We started The Bias because we found traditional news feeds frustrating: one outlet gives you one framing; opening ten tabs gives you breadth but no synthesis. We wanted a way to understand major events quickly, without spending hours reading or defaulting to a single outlet’s perspective.
For each real-world event we publish a single write-up that makes it clear:
• What coverage converges on (core facts)
• Where perspectives or framing differ
• What’s disputed or still uncertain
• Where specific claims came from (full source list + claim-level traceability for key statements)
• How media around the world reported on the event — which can look very different from domestic coverage.

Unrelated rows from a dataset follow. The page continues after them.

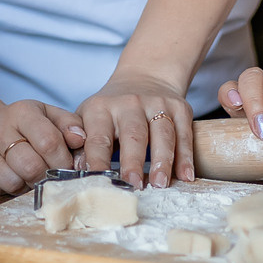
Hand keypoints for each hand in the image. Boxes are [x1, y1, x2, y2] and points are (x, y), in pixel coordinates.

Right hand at [0, 100, 82, 195]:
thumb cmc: (28, 123)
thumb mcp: (50, 115)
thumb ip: (69, 124)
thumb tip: (80, 139)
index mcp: (23, 112)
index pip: (49, 142)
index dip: (63, 161)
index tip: (68, 167)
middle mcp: (0, 128)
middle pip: (30, 166)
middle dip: (46, 176)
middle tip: (49, 174)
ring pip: (12, 181)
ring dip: (26, 185)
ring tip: (30, 175)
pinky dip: (8, 189)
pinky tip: (13, 176)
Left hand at [77, 73, 192, 189]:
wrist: (146, 77)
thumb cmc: (112, 109)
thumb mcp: (90, 118)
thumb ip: (81, 145)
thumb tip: (75, 171)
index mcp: (101, 109)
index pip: (98, 138)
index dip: (98, 160)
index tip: (100, 182)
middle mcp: (129, 103)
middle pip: (133, 134)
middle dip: (133, 161)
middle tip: (134, 185)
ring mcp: (157, 104)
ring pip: (162, 133)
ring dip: (162, 160)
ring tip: (160, 184)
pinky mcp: (180, 108)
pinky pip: (184, 134)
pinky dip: (186, 156)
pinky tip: (186, 176)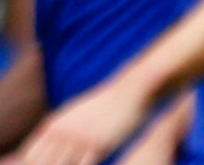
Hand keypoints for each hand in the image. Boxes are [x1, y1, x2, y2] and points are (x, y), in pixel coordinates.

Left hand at [21, 77, 152, 164]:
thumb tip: (49, 137)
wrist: (131, 89)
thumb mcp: (75, 110)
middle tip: (66, 162)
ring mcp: (80, 138)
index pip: (29, 156)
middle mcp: (63, 132)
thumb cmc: (106, 102)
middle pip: (42, 164)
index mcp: (53, 125)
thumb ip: (59, 126)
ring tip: (78, 162)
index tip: (49, 164)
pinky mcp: (99, 144)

This is especially interesting right now with the situation in Iran, where coverage diverges significantly across regional and international outlets.
How it works (high level):
• Ingest ~5,000–15,000 articles/day from 600+ sources
• Cluster articles by semantic similarity to group reports about the same underlying event
• Extract structured elements (facts, opinions, consequences, speculation, prior context)
• Group and annotate that information
• Generate a first draft with LLMs
• Run the draft through a multi-stage pipeline (coverage completeness checks, contradiction handling, perspective balancing, source traceability, uncertainty labeling, etc.)
• Human review of the final article focused on misrepresentation, hallucination, and missing major viewpoints
We also publish a weekly “rundown” (~25 min read) that summarizes the week, personalized to a user’s interests, using roughly the same process.
The product exists today on iOS and can be used immediately:
• Methodology: https://thebias.co.uk/policies/what-we-do
• About: https://thebias.co.uk/policies/about-the-bias
Free download; limited reading without a subscription. Subscription removes limits and unlocks features like claim traceability and international outlook.
We’re especially interested in feedback on:
• Does this feel faster than reading multiple outlets, or just different?
• What would make you trust (or distrust) a synthesis like this?
• Is claim-level traceability enough, or would you want stronger signals?
• Is this meaningfully different from using Ground News?
• If you think this is a bad idea, we’d genuinely like to know why.
Happy to answer questions about the pipeline, trade-offs, or mistakes we’ve made so far.